### Work order
Copy each of the records below word for word, omitting the pictures.

### Information supplied
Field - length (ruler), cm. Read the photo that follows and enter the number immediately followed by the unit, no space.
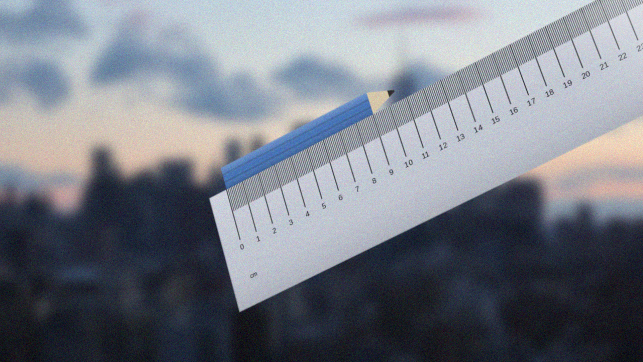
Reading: 10.5cm
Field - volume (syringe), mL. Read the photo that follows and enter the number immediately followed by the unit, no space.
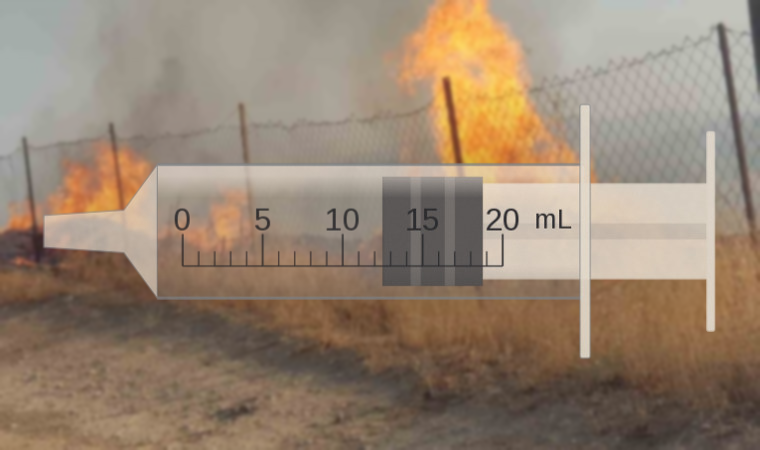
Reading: 12.5mL
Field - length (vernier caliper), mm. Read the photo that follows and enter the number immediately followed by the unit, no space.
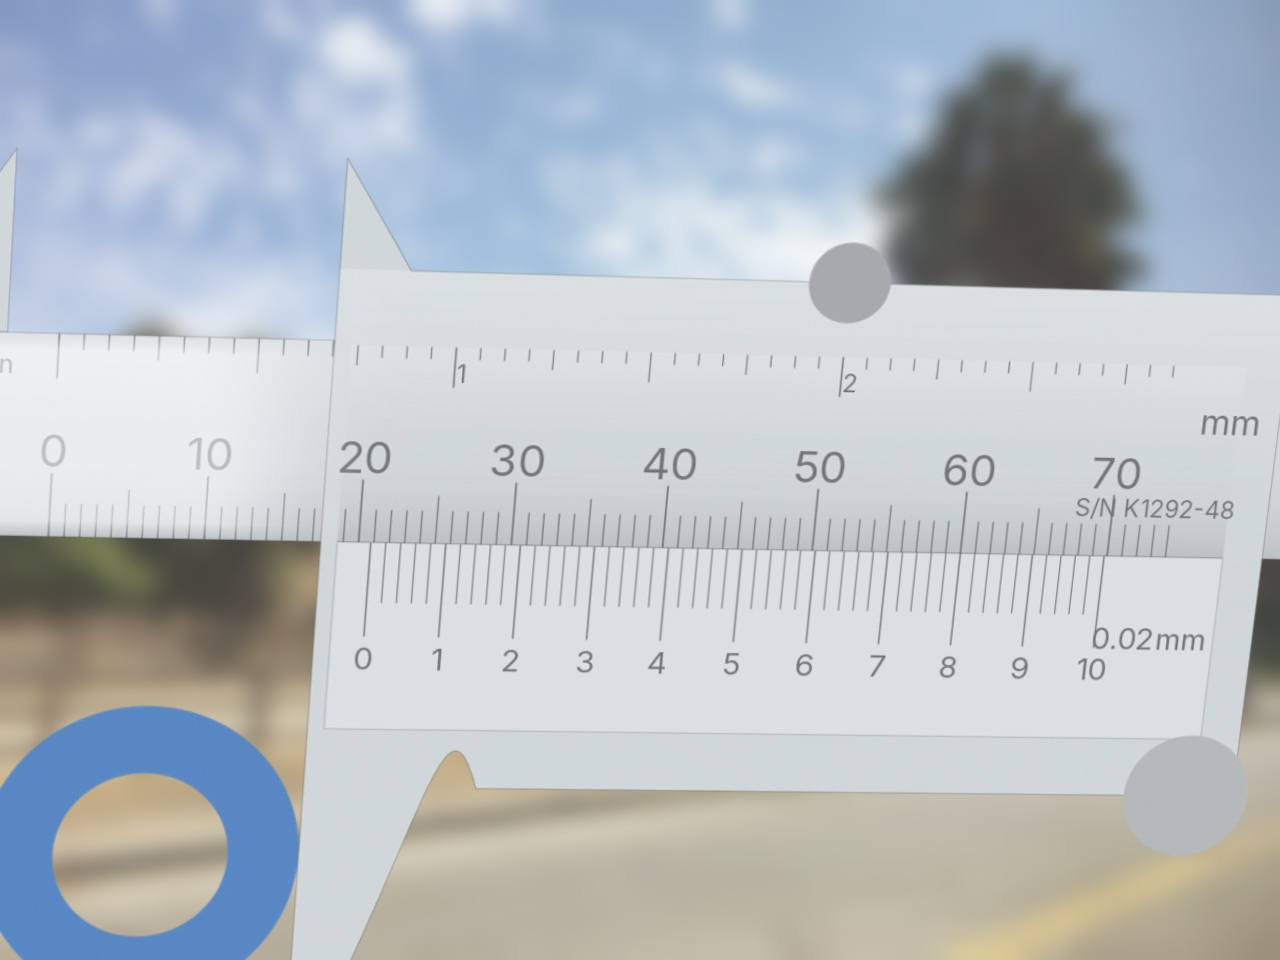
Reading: 20.8mm
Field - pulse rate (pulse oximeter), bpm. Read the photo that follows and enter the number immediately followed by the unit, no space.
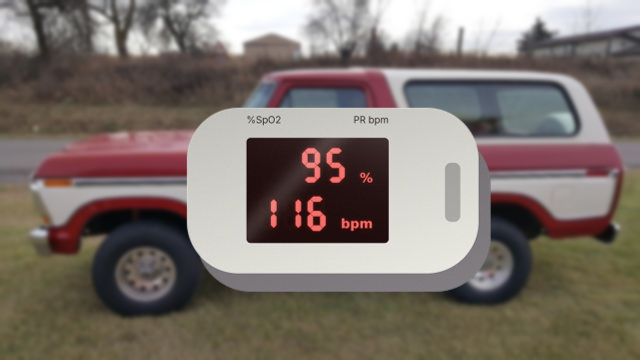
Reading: 116bpm
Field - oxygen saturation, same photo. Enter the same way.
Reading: 95%
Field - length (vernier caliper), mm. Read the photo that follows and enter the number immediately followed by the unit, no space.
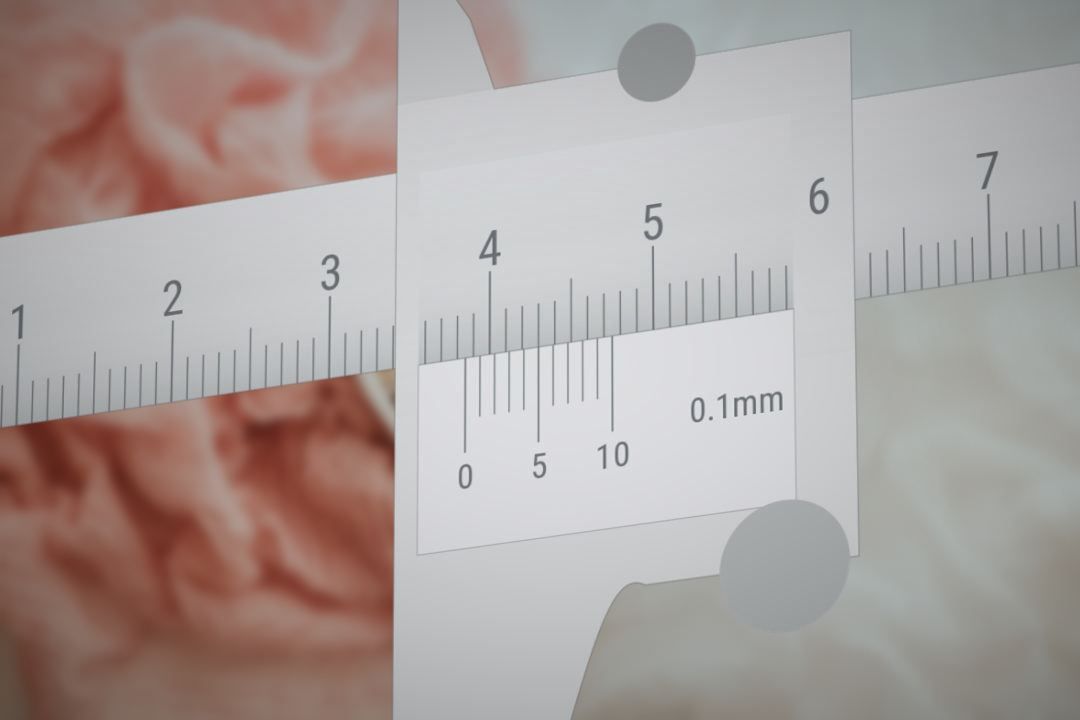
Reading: 38.5mm
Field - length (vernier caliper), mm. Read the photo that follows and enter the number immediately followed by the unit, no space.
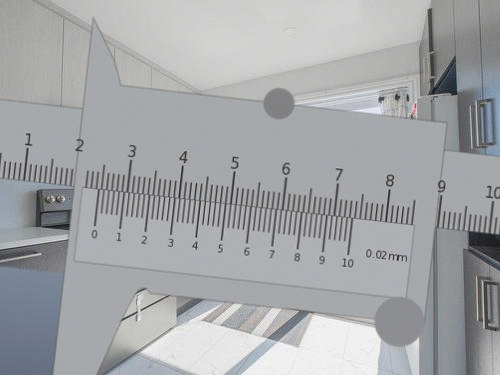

### Answer section
Field - length (ruler), cm. Read the photo that follows and enter the number immediately followed by the unit, no space.
Reading: 10.5cm
Field - volume (syringe), mL. Read the photo that follows and enter the number immediately followed by the unit, no space.
Reading: 12.5mL
Field - length (vernier caliper), mm. Read the photo that follows and enter the number immediately followed by the unit, no space.
Reading: 20.8mm
Field - pulse rate (pulse oximeter), bpm. Read the photo that follows and enter the number immediately followed by the unit, no space.
Reading: 116bpm
Field - oxygen saturation, same photo. Enter the same way.
Reading: 95%
Field - length (vernier caliper), mm. Read the photo that follows and enter the number immediately followed by the unit, no space.
Reading: 38.5mm
Field - length (vernier caliper), mm. Read the photo that follows and enter the number immediately followed by the unit, no space.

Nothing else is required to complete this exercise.